─── Text block ───

More than one-quarter (27 per cent) of Canadian workers report being fatigued most days or every day during a typical work week, which has consequences for safety, performance and productivity, according to a survey by the Conference Board of Canada.

“The harmful effects of fatigue are numerous, and in some cases, comparable to the effects of alcohol,” said Mary-Lou MacDonald, director, workplace health, wellness and safety research at the Conference Board of Canada in Ottawa. “Employers that proactively address their employees' fatigue will have a more productive workforce and a safer working environment.”

Based on findings from a national survey of 739 full-time or part-time employed Canadians, the report, Running on Empty: Understanding Fatigue in the Workplace, documents the prevalence of fatigue in the Canadian workforce. It shows that fatigue has consequences for the way employees think, react and display emotions at work.

Employees surveyed recognized that being fatigued affects their performance and productivity. More than 40 per cent of those surveyed reported that their productivity and performance were somewhat or significantly worse when they did not get enough rest.

Previous research has suggested that tired employees also have an impact on interpersonal interactions at work, as lack of sleep or poor-quality sleep affects the body’s ability to recharge and the ability to self-control. Without proper sleep, supervisors may be less respectful or civil to their staff and people working in customer service may find it harder to deal with difficult customers.

Work stress and job demands topped the list as the main cause of fatigue. Of the employees surveyed, 28 per cent identified it as one of the biggest factors contributing to their lack of sleep. Other leading factors included stress from home demands (26 per cent), physical health problems (nine per cent). Poor sleeping habits, such as caffeine before bed or too much screen time, also contributed to lack of sleep.

Employees with children under the age of 18 were more likely to cite being tired or not having enough rest, compared with their counterparts who did not have children living at home. Almost one-quarter (22 per cent) of those with children indicated that they were tired every day, compared with only 12 per cent of those without children. Women also reported being more tired at work than men. Compared with 29 per cent of men, only 15 per cent of women indicated that they never went to work feeling tired.

Many work and non-work factors can influence a lack of sleep. Employers need to look beyond the direct work environment to understand the contributing factors and, therefore, determine the best ways to manage fatigue for their operations and employees.

─── Records ───

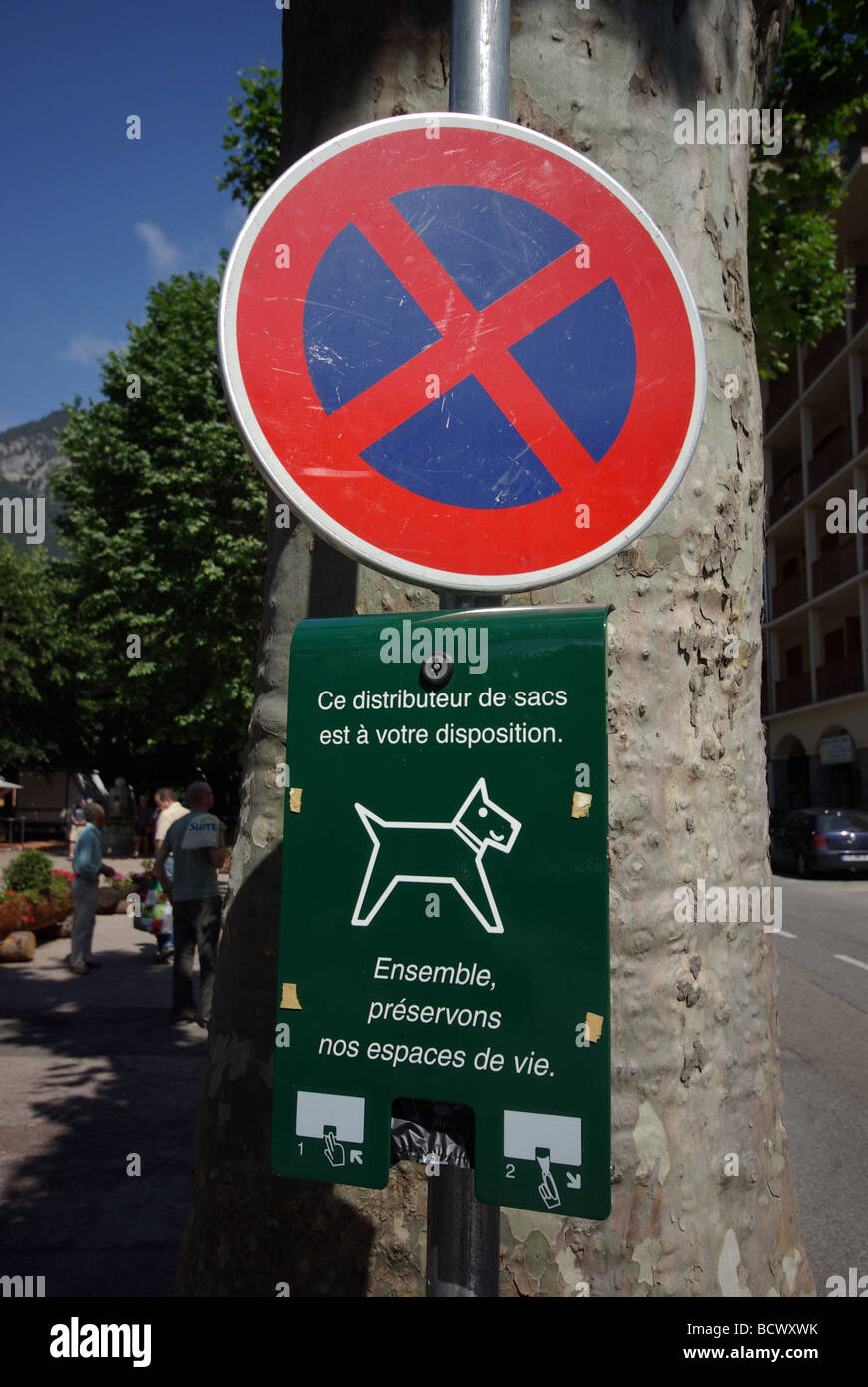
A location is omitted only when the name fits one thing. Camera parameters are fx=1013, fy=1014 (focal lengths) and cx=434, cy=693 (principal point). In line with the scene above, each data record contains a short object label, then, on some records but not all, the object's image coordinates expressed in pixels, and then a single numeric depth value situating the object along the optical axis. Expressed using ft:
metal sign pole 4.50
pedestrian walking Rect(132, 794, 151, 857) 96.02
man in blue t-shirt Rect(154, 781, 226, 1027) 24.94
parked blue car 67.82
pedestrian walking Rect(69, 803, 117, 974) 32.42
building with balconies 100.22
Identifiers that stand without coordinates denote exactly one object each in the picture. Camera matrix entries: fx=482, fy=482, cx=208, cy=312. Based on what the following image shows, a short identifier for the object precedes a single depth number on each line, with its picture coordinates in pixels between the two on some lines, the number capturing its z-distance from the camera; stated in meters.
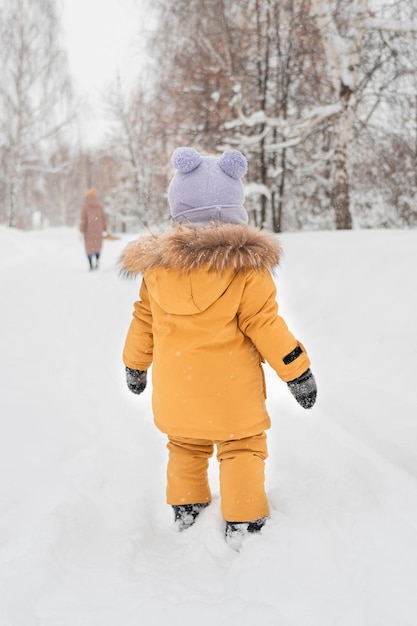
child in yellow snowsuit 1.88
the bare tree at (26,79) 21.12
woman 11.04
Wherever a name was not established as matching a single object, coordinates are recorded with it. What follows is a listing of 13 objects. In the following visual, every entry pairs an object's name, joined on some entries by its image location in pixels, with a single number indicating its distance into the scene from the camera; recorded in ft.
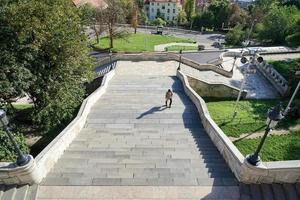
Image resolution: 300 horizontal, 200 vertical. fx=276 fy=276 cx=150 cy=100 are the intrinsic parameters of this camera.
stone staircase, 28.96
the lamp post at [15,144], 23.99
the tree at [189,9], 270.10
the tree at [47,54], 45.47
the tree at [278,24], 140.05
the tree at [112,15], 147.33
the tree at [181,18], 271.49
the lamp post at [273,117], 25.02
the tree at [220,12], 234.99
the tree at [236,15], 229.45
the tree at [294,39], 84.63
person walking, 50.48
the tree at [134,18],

───

Directions for this task: From the text on workplace fatigue, duplicate word for word the stretch from "Previous research has" through "to lack of sleep.".

Problem solution:
Previous research has suggested that tired employees also have an impact on interpersonal interactions at work, as lack of sleep or poor-quality sleep affects the body’s ability to recharge and the ability to self-control. Without proper sleep, supervisors may be less respectful or civil to their staff and people working in customer service may find it harder to deal with difficult customers.

Work stress and job demands topped the list as the main cause of fatigue. Of the employees surveyed, 28 per cent identified it as one of the biggest factors contributing to their lack of sleep. Other leading factors included stress from home demands (26 per cent), physical health problems (nine per cent). Poor sleeping habits, such as caffeine before bed or too much screen time, also contributed to lack of sleep.